S&B Japanese Seasoning and Soup Mix vs. Dashi Granules
As winter is around the corner, most convenience stores in Japan are beginning to offer “Oden (おでん)” near the checkout counter.
As you know, Oden is a Japanese winter hot pot dish or Nabemono made of various ingredients simmered in a pot of light soy sauce-based dashi-rich broth.
WIth dashi granules, like Ajinomoto Hondashi, or using S&B’s Japanese Seasoning and Soup Mix, the dish is actually easy to prepare and often eaten during the wintertime at home in Japan.
S&B Japanese Seasoning and Soup Mix
In Japan, S&B Japanese Seasoning and Soup Mix is sold by the name of “Oden no Moto (おでんの素)”.
Oden no Moto is the soup base powder for the dish Oden, which a number of Japanese food companies are producing and selling.
Among such items, this product from S&B was released in 1968 and now has become the most loved Oden no Moto.
Although having the name of Oden no Moto, S&B Japanese Seasoning and Soup Mix is actually a versatile, multi-purpose seasoning, not limited to Oden.
But how does S&B Japanese Seasoning and Soup Mix differ from dashi granules like Ajinomoto Hondashi?
How it differs from Dashi granules like Hondashi
If you want to make the broth of Oden with dashi granules, you need to season the granules dissolved in hot water with soy sauce, sake, sugar, and salt, as seen in this recipe.
But S&B Japanese Seasoning and Soup Mix is an all-in-one seasoning, and if you want to make Oden with it, you just put the powder in a pot of water and cook prepared ingredients, as seen in this post.

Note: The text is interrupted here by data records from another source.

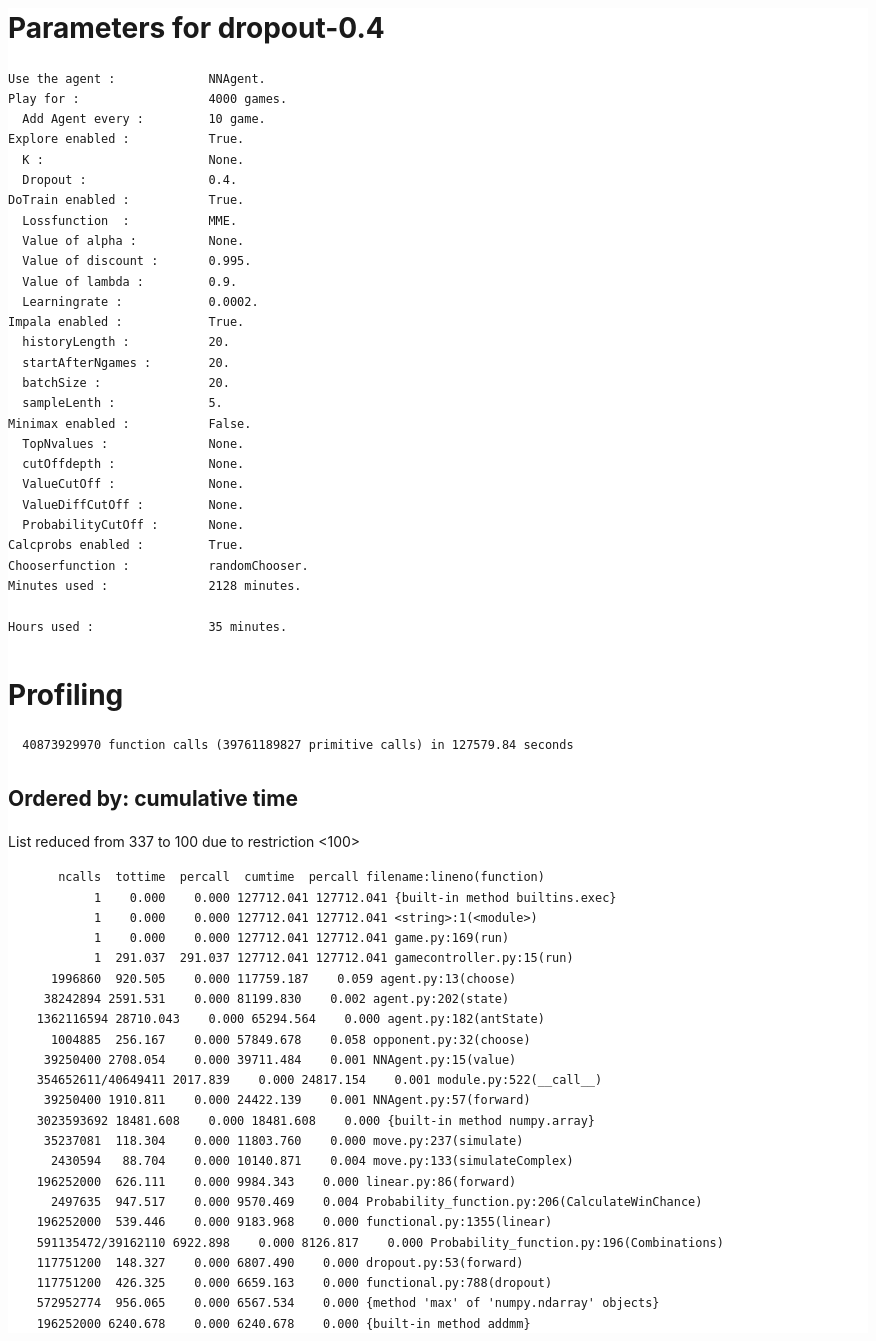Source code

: # Parameters for dropout-0.4

    Use the agent :             NNAgent.
    Play for :                  4000 games.
      Add Agent every :         10 game.
    Explore enabled :           True.
      K :                       None.
      Dropout :                 0.4.
    DoTrain enabled :           True.
      Lossfunction  :           MME.
      Value of alpha :          None.
      Value of discount :       0.995.
      Value of lambda :         0.9.
      Learningrate :            0.0002.
    Impala enabled :            True.
      historyLength :           20.
      startAfterNgames :        20.
      batchSize :               20.
      sampleLenth :             5.
    Minimax enabled :           False.
      TopNvalues :              None.
      cutOffdepth :             None.
      ValueCutOff :             None.
      ValueDiffCutOff :         None.
      ProbabilityCutOff :       None.
    Calcprobs enabled :         True.
    Chooserfunction :           randomChooser.
    Minutes used :              2128 minutes.

    Hours used :                35 minutes.

# Profiling


      40873929970 function calls (39761189827 primitive calls) in 127579.84 seconds

##    Ordered by: cumulative time
   List reduced from 337 to 100 due to restriction <100>

           ncalls  tottime  percall  cumtime  percall filename:lineno(function)
                1    0.000    0.000 127712.041 127712.041 {built-in method builtins.exec}
                1    0.000    0.000 127712.041 127712.041 <string>:1(<module>)
                1    0.000    0.000 127712.041 127712.041 game.py:169(run)
                1  291.037  291.037 127712.041 127712.041 gamecontroller.py:15(run)
          1996860  920.505    0.000 117759.187    0.059 agent.py:13(choose)
         38242894 2591.531    0.000 81199.830    0.002 agent.py:202(state)
        1362116594 28710.043    0.000 65294.564    0.000 agent.py:182(antState)
          1004885  256.167    0.000 57849.678    0.058 opponent.py:32(choose)
         39250400 2708.054    0.000 39711.484    0.001 NNAgent.py:15(value)
        354652611/40649411 2017.839    0.000 24817.154    0.001 module.py:522(__call__)
         39250400 1910.811    0.000 24422.139    0.001 NNAgent.py:57(forward)
        3023593692 18481.608    0.000 18481.608    0.000 {built-in method numpy.array}
         35237081  118.304    0.000 11803.760    0.000 move.py:237(simulate)
          2430594   88.704    0.000 10140.871    0.004 move.py:133(simulateComplex)
        196252000  626.111    0.000 9984.343    0.000 linear.py:86(forward)
          2497635  947.517    0.000 9570.469    0.004 Probability_function.py:206(CalculateWinChance)
        196252000  539.446    0.000 9183.968    0.000 functional.py:1355(linear)
        591135472/39162110 6922.898    0.000 8126.817    0.000 Probability_function.py:196(Combinations)
        117751200  148.327    0.000 6807.490    0.000 dropout.py:53(forward)
        117751200  426.325    0.000 6659.163    0.000 functional.py:788(dropout)
        572952774  956.065    0.000 6567.534    0.000 {method 'max' of 'numpy.ndarray' objects}
        196252000 6240.678    0.000 6240.678    0.000 {built-in method addmm}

In fact, while Ajinomoto Hondashi only consists of salt, sugars, Katsuobushi bonito powder, Katsuobushi extract, yeast extract, fermented yeast extract, and amino acid seasoning,
this Oden no Moto soup base is made up of salt, soy sauce, Kombu seaweed extract, yeast extract powder, sugar, dextrose, bonito extract powder, corn oil, powdered vinegar, powdered soy sauce, processed starch, amino acid seasoning, caramel pigment, and acidifier.